A growing line of work equips large language model (LLM) agents with graph neural networks (GNNs) as callable tools, assuming the agent exercises judgment over when and how much to rely on such a tool. We test this directly. We expose a frozen GNN to a ReAct-style LLM agent as an explicit tool and measure, on node classification over a text-attributed graph (ogbn-arxiv, replicated on WikiCS), whether the agent uses the tool or merely obeys it. We find the agent does not exercise judgment: its predictions agree with the raw GNN's 97.6-99.2% of the time (5 seeds), collapsing into a GNN parrot that adopts the tool's output wholesale and bypasses its own reasoning. Sweeping backbone capability (Qwen2.5 0.5B-7B), the deference is not a weak-model artifact: among models able to invoke the tool, agreement rises with capability (0.60 to 0.98 from 1.5B to 7B). Crucially, the cost of deference does not shrink as capability grows and grows where alternatives emerge: a per-node oracle over the available actions beats the parrot by 0.09-0.18 at 3B and 0.12-0.22 at 7B, roughly doubling at high homophily, because the parrot is pinned to the frozen GNN while the agent's alternatives improve; at 7B a simple neighbour-label tool overtakes the GNN at high homophily (0.81 vs 0.71) yet the agent still defers.
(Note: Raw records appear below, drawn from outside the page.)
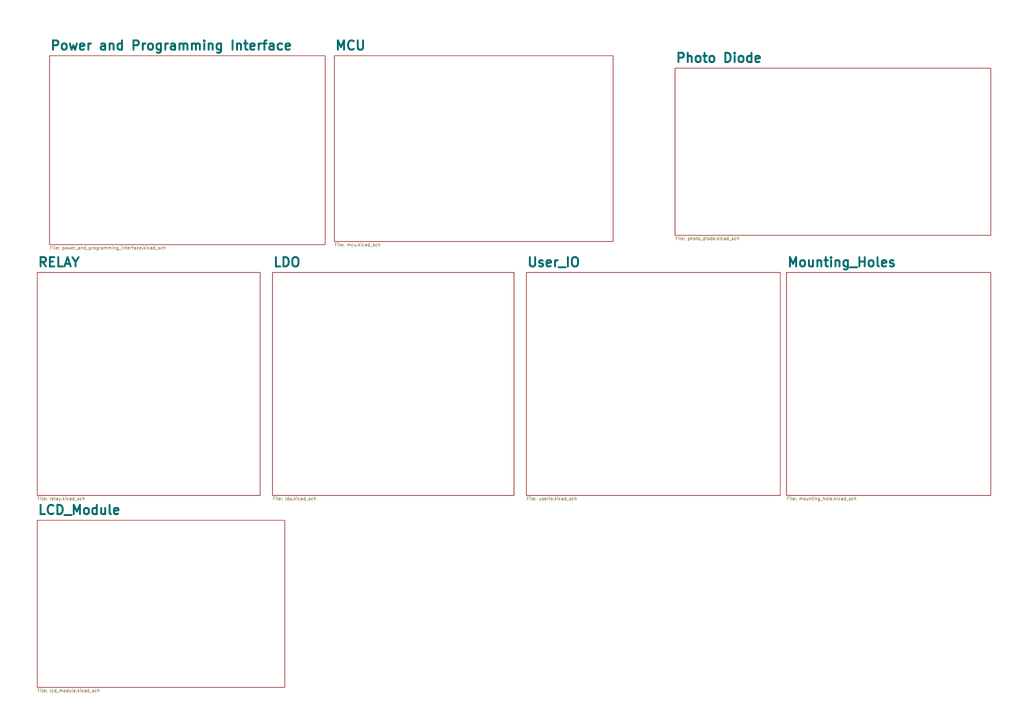
<source format=kicad_sch>
(kicad_sch
	(version 20231120)
	(generator "eeschema")
	(generator_version "8.0")
	(uuid "a89a2812-b97b-4b75-933b-88039f33a028")
	(paper "A3")
	(title_block
		(title "Pregnancy Testor")
		(date "2024-06-17")
		(rev "v.1.0.0")
		(company "Group ")
	)
	(lib_symbols)
	(sheet
		(at 137.16 22.86)
		(size 114.3 76.2)
		(fields_autoplaced yes)
		(stroke
			(width 0.1524)
			(type solid)
		)
		(fill
			(color 0 0 0 0.0000)
		)
		(uuid "0b1572b9-4a0f-45ce-a0e0-54b5faa1c345")
		(property "Sheetname" "MCU"
			(at 137.16 20.8784 0)
			(effects
				(font
					(size 3.81 3.81)
					(bold yes)
				)
				(justify left bottom)
			)
		)
		(property "Sheetfile" "mcu.kicad_sch"
			(at 137.16 99.6446 0)
			(effects
				(font
					(size 1.27 1.27)
				)
				(justify left top)
			)
		)
		(instances
			(project "pregnancy-tester"
				(path "/a89a2812-b97b-4b75-933b-88039f33a028"
					(page "4")
				)
			)
		)
	)
	(sheet
		(at 111.76 111.76)
		(size 99.06 91.44)
		(fields_autoplaced yes)
		(stroke
			(width 0.1524)
			(type solid)
		)
		(fill
			(color 0 0 0 0.0000)
		)
		(uuid "16328648-807e-4de2-b970-bd33e862274e")
		(property "Sheetname" "LDO"
			(at 111.76 109.7784 0)
			(effects
				(font
					(size 3.81 3.81)
					(bold yes)
				)
				(justify left bottom)
			)
		)
		(property "Sheetfile" "ldo.kicad_sch"
			(at 111.76 203.7846 0)
			(effects
				(font
					(size 1.27 1.27)
				)
				(justify left top)
			)
		)
		(instances
			(project "pregnancy-tester"
				(path "/a89a2812-b97b-4b75-933b-88039f33a028"
					(page "7")
				)
			)
		)
	)
	(sheet
		(at 276.86 27.94)
		(size 129.54 68.58)
		(fields_autoplaced yes)
		(stroke
			(width 0.1524)
			(type solid)
		)
		(fill
			(color 0 0 0 0.0000)
		)
		(uuid "2c9bbbb5-d079-4efc-8b04-1d96b2fde7ad")
		(property "Sheetname" "Photo Diode"
			(at 276.86 25.9584 0)
			(effects
				(font
					(size 3.81 3.81)
					(bold yes)
				)
				(justify left bottom)
			)
		)
		(property "Sheetfile" "photo_diode.kicad_sch"
			(at 276.86 97.1046 0)
			(effects
				(font
					(size 1.27 1.27)
				)
				(justify left top)
			)
		)
		(instances
			(project "pregnancy-tester"
				(path "/a89a2812-b97b-4b75-933b-88039f33a028"
					(page "5")
				)
			)
		)
	)
	(sheet
		(at 15.24 213.36)
		(size 101.6 68.58)
		(fields_autoplaced yes)
		(stroke
			(width 0.1524)
			(type solid)
		)
		(fill
			(color 0 0 0 0.0000)
		)
		(uuid "41fa055d-721c-4683-ac0c-650b51ae494a")
		(property "Sheetname" "LCD_Module"
			(at 15.24 211.3784 0)
			(effects
				(font
					(size 3.81 3.81)
					(bold yes)
				)
				(justify left bottom)
			)
		)
		(property "Sheetfile" "lcd_module.kicad_sch"
			(at 15.24 282.5246 0)
			(effects
				(font
					(size 1.27 1.27)
				)
				(justify left top)
			)
		)
		(instances
			(project "pregnancy-tester"
				(path "/a89a2812-b97b-4b75-933b-88039f33a028"
					(page "10")
				)
			)
		)
	)
	(sheet
		(at 322.58 111.76)
		(size 83.82 91.44)
		(fields_autoplaced yes)
		(stroke
			(width 0.1524)
			(type solid)
		)
		(fill
			(color 0 0 0 0.0000)
		)
		(uuid "97d527ff-5f88-4bb6-a01f-e10ff17dc284")
		(property "Sheetname" "Mounting_Holes"
			(at 322.58 109.7784 0)
			(effects
				(font
					(size 3.81 3.81)
					(bold yes)
				)
				(justify left bottom)
			)
		)
		(property "Sheetfile" "mounting_hole.kicad_sch"
			(at 322.58 203.7846 0)
			(effects
				(font
					(size 1.27 1.27)
				)
				(justify left top)
			)
		)
		(instances
			(project "pregnancy-tester"
				(path "/a89a2812-b97b-4b75-933b-88039f33a028"
					(page "9")
				)
			)
		)
	)
	(sheet
		(at 20.32 22.86)
		(size 113.03 77.47)
		(fields_autoplaced yes)
		(stroke
			(width 0.1524)
			(type solid)
		)
		(fill
			(color 0 0 0 0.0000)
		)
		(uuid "c9e32ccd-8bd8-483e-b26a-b72b281c8948")
		(property "Sheetname" "Power and Programming Interface"
			(at 20.32 20.8784 0)
			(effects
				(font
					(size 3.81 3.81)
					(bold yes)
				)
				(justify left bottom)
			)
		)
		(property "Sheetfile" "power_and_programming_interface.kicad_sch"
			(at 20.32 100.9146 0)
			(effects
				(font
					(size 1.27 1.27)
				)
				(justify left top)
			)
		)
		(instances
			(project "pregnancy-tester"
				(path "/a89a2812-b97b-4b75-933b-88039f33a028"
					(page "3")
				)
			)
		)
	)
	(sheet
		(at 215.9 111.76)
		(size 104.14 91.44)
		(fields_autoplaced yes)
		(stroke
			(width 0.1524)
			(type solid)
		)
		(fill
			(color 0 0 0 0.0000)
		)
		(uuid "d2e18864-7ea7-4078-9703-961bab6b060a")
		(property "Sheetname" "User_IO"
			(at 215.9 109.7784 0)
			(effects
				(font
					(size 3.81 3.81)
					(bold yes)
				)
				(justify left bottom)
			)
		)
		(property "Sheetfile" "userio.kicad_sch"
			(at 215.9 203.7846 0)
			(effects
				(font
					(size 1.27 1.27)
				)
				(justify left top)
			)
		)
		(instances
			(project "pregnancy-tester"
				(path "/a89a2812-b97b-4b75-933b-88039f33a028"
					(page "8")
				)
			)
		)
	)
	(sheet
		(at 15.24 111.76)
		(size 91.44 91.44)
		(fields_autoplaced yes)
		(stroke
			(width 0.1524)
			(type solid)
		)
		(fill
			(color 0 0 0 0.0000)
		)
		(uuid "dbed5c16-ca3f-4a2b-87fa-58413d6684d2")
		(property "Sheetname" "RELAY"
			(at 15.24 109.7784 0)
			(effects
				(font
					(size 3.81 3.81)
					(bold yes)
				)
				(justify left bottom)
			)
		)
		(property "Sheetfile" "relay.kicad_sch"
			(at 15.24 203.7846 0)
			(effects
				(font
					(size 1.27 1.27)
				)
				(justify left top)
			)
		)
		(instances
			(project "pregnancy-tester"
				(path "/a89a2812-b97b-4b75-933b-88039f33a028"
					(page "6")
				)
			)
		)
	)
	(sheet_instances
		(path "/"
			(page "1")
		)
	)
)

</source>
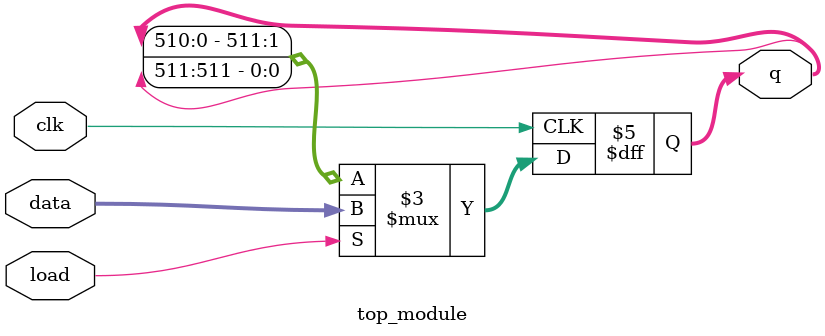
<source format=sv>
module top_module(
    input clk,
    input load,
    input [511:0] data,
    output reg [511:0] q);
  
    always @(posedge clk) begin
        if (load) begin
            q <= data;
        end else begin
            q <= {q[$bits(q)-2:0], q[$bits(q)-1]}; 
        end
    end
    
endmodule

</source>
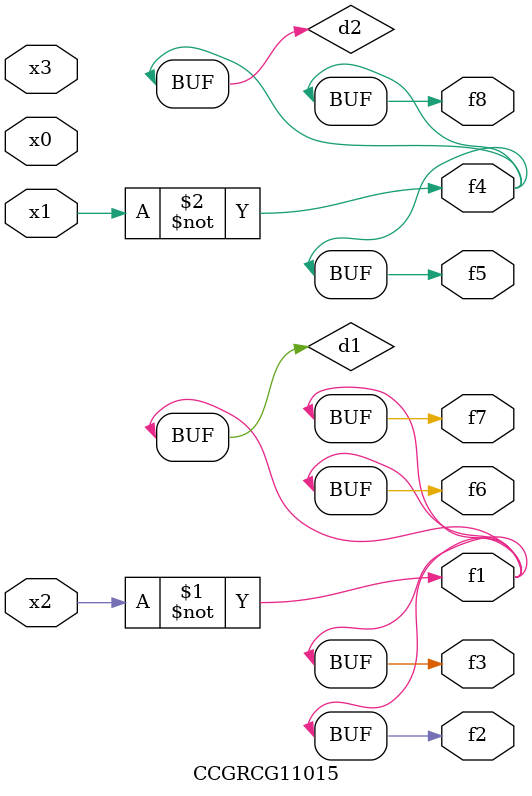
<source format=v>
module CCGRCG11015(
	input x0, x1, x2, x3,
	output f1, f2, f3, f4, f5, f6, f7, f8
);

	wire d1, d2;

	xnor (d1, x2);
	not (d2, x1);
	assign f1 = d1;
	assign f2 = d1;
	assign f3 = d1;
	assign f4 = d2;
	assign f5 = d2;
	assign f6 = d1;
	assign f7 = d1;
	assign f8 = d2;
endmodule

</source>
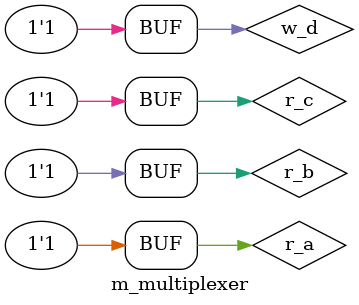
<source format=v>
module m_multiplexer();
  reg r_a, r_b, r_c;
  wire w_d;
  // assign w_d = r_c ? r_b : r_a;
  assign w_d = (r_c & r_b) | (!r_c & r_a);
  initial begin
         r_c <= 0; r_a <= 0; r_b <= 0;
    #100 r_c <= 0; r_a <= 0; r_b <= 1;
    #100 r_c <= 0; r_a <= 1; r_b <= 0;
    #100 r_c <= 0; r_a <= 1; r_b <= 1;
    #100 r_c <= 1; r_a <= 0; r_b <= 1;
    #100 r_c <= 1; r_a <= 1; r_b <= 0;
    #100 r_c <= 1; r_a <= 1; r_b <= 1;
  end
  always@(*) #1 $display("%d nsec:  %b %b %b %b", $time, r_c, r_a, r_b, w_d);
endmodule

</source>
A simple selective-invocation gate recovers about half of that high-homophily gap (0.71 to 0.83) but yields no net global gain, and held-out estimates bound the best achievable gate over standard test-time features to at most a third of the oracle headroom: reliable selective invocation looks limited by available information, not merely router design. Our results are a cautionary measurement: evaluations of agent+tool systems cannot assume the agent adds judgment on top of the tool, and selective invocation must be designed in rather than expected to emerge from scale.

翻译：越来越多的研究为大型语言模型（LLM）智能体配备图神经网络（GNN）作为可调用的工具，并假设智能体能够自主判断何时以及多大程度上依赖该工具。我们对此直接进行检验。我们将冻结的GNN作为显式工具暴露给ReAct风格的LLM智能体，并在文本属性图（ogbn-arxiv，在WikiCS上复现）的节点分类任务中测量智能体是使用该工具还是仅仅服从它。我们发现智能体并未行使判断力：其预测与原始GNN的结果在97.6%-99.2%的时间内一致（5个随机种子），沦为GNN的复读机——直接全盘采用工具的输出，绕过自身推理。在骨干模型能力扫描（Qwen2.5 0.5B-7B）中，这种遵从并非弱模型的伪影：在能够调用工具的模型中，一致率随能力提升而上升（从1.5B的0.60增长至7B的0.98）。关键的是，遵从的代价并未随能力增长而缩小，反而在可选方案出现时扩大：3B规模下，基于每个节点对可用动作的专家策略比复读机性能高出0.09-0.18，7B规模下高出0.12-0.22，在高同质性环境下约翻倍——因为复读机被冻结的GNN所束缚，而智能体的可选方案持续改进；在7B规模下，简单的邻居标签工具在高同质性环境下已超越GNN（0.81 vs 0.71），但智能体仍选择遵从。简单的选择性调用门控机制可恢复高同质性差距的一半（0.71提升至0.83），但未带来全局净收益；基于留出数据的估计表明，在标准测试时特征上可实现的最佳门控性能最多仅为专家策略提升空间的三分之一：可靠的选择性调用受限于可用信息，而非仅仅路由器的设计。我们的结果是一次警示性测量：对智能体+工具系统的评估不能假设智能体在工具之上叠加了判断力，选择性调用必须被刻意设计而非寄望于随规模涌现。